(ASSIGNMENT): Collect every line in the rows below that contains the string "once", and copy each one as it appears.

(THE DATA):
----------------------------------------

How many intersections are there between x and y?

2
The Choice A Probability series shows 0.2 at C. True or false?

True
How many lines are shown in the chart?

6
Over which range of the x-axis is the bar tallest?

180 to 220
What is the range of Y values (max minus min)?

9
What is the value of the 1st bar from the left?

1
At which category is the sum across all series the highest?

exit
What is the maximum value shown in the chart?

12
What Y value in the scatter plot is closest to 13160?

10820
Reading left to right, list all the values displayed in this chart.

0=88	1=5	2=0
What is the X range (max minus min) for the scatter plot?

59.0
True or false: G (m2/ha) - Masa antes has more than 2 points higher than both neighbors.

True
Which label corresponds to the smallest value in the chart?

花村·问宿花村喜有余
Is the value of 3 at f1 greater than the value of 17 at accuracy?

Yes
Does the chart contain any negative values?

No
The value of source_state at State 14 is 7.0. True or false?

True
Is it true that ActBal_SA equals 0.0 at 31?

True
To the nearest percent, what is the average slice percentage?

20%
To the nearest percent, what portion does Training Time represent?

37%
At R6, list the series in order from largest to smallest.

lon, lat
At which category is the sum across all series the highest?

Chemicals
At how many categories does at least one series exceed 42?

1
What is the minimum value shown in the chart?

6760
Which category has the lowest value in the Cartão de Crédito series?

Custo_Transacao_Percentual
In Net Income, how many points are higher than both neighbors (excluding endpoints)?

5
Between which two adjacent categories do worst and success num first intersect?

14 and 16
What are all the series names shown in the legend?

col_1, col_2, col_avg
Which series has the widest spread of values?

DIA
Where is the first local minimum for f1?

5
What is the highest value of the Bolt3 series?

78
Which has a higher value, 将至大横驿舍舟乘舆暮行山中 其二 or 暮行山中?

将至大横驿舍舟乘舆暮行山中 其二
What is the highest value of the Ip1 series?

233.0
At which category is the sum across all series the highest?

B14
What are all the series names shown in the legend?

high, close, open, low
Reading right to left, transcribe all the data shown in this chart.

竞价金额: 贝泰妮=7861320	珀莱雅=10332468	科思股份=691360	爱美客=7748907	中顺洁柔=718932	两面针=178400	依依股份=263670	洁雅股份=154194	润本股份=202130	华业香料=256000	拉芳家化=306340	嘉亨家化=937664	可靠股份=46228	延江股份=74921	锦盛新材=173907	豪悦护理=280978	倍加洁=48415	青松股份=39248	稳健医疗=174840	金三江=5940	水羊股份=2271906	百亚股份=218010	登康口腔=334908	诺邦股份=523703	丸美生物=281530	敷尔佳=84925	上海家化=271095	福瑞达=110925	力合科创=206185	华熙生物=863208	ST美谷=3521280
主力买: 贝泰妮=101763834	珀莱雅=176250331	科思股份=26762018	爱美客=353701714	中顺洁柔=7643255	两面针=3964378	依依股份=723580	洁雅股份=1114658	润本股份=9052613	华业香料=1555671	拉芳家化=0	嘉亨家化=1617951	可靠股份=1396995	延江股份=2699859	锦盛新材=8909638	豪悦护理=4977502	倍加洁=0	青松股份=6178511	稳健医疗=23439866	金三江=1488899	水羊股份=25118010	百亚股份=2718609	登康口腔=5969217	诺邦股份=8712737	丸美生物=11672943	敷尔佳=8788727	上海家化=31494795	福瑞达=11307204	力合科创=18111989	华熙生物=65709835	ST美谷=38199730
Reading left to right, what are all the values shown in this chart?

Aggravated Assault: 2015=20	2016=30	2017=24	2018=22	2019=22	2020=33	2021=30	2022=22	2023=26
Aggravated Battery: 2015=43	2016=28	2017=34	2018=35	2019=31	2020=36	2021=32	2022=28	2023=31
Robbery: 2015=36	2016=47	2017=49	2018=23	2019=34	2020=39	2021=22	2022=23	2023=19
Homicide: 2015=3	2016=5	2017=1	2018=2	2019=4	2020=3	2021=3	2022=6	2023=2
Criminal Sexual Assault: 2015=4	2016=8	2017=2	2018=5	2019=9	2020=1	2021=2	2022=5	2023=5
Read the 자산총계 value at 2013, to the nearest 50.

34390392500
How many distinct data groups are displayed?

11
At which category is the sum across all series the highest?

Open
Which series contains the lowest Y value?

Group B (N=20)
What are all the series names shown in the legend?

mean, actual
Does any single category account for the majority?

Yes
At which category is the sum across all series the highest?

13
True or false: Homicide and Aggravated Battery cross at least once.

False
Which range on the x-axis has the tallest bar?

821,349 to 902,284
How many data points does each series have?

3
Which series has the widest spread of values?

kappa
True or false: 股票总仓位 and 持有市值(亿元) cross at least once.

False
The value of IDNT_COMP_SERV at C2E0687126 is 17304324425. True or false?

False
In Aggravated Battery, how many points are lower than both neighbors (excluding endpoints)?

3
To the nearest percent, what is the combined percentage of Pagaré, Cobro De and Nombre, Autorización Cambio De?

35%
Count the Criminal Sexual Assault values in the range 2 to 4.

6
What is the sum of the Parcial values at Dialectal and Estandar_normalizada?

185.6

----------------------------------------

(REPLY):
True or false: Homicide and Aggravated Battery cross at least once.
True or false: 股票总仓位 and 持有市值(亿元) cross at least once.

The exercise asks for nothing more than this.